Duty of Fair Representation

With respect to any allegation that the union breached its duty of fair representation by failing to pursue a grievance on Rolland’s behalf, the deficiency notice pointed out that such matters must be pursued in the courts, which can determine and remedy any underlying contract violation. Mukilteo School District (Public School Employees of Washington), Decision 1381 (PECB, 1982).
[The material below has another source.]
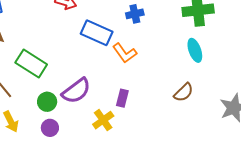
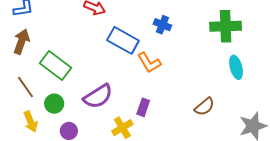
blue cross: (135, 14) -> (162, 25), turned 30
cyan ellipse: (195, 50) -> (236, 67), moved
green circle: (47, 102) -> (54, 104), moved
Collusion Allegations Vague

While these complaints also alleged collusion between the employer and union, the deficiency notice pointed out that additional information would be necessary before a cause of action could be found to exist. Unions and employers are prohibited from bringing the collective bargaining process to bear in a discriminatory manner, and unions are prohibited from aligning themselves in interest against employees within the bargaining units they represent, but there was insufficient information in these complaints to conclude that such an allegation was being made.

NOW, THEREFORE, it is

ORDERED

The complaints charging unfair labor practices filed in the above-captioned matters are hereby DISMISSED for failure to state a cause of action.

DATED at Olympia, Washington, this 15th day of July, 1997.

PUBLIC EMPLOYMENT RELATIONS COMMISSION

[SIGNED]

MARVIN L. SCHURKE, Executive Director

This order will be the final order of the agency unless appealed by filing a petition for review with the Commission pursuant to WAC 391-45-350.



[1]          At that stage of the proceedings, all of the facts alleged in the complaints are assumed to be true and provable. The question at hand is whether, as a matter of law, the complaints state a claim for relief available through unfair labor practice proceedings before the Public Employment Relations Commission.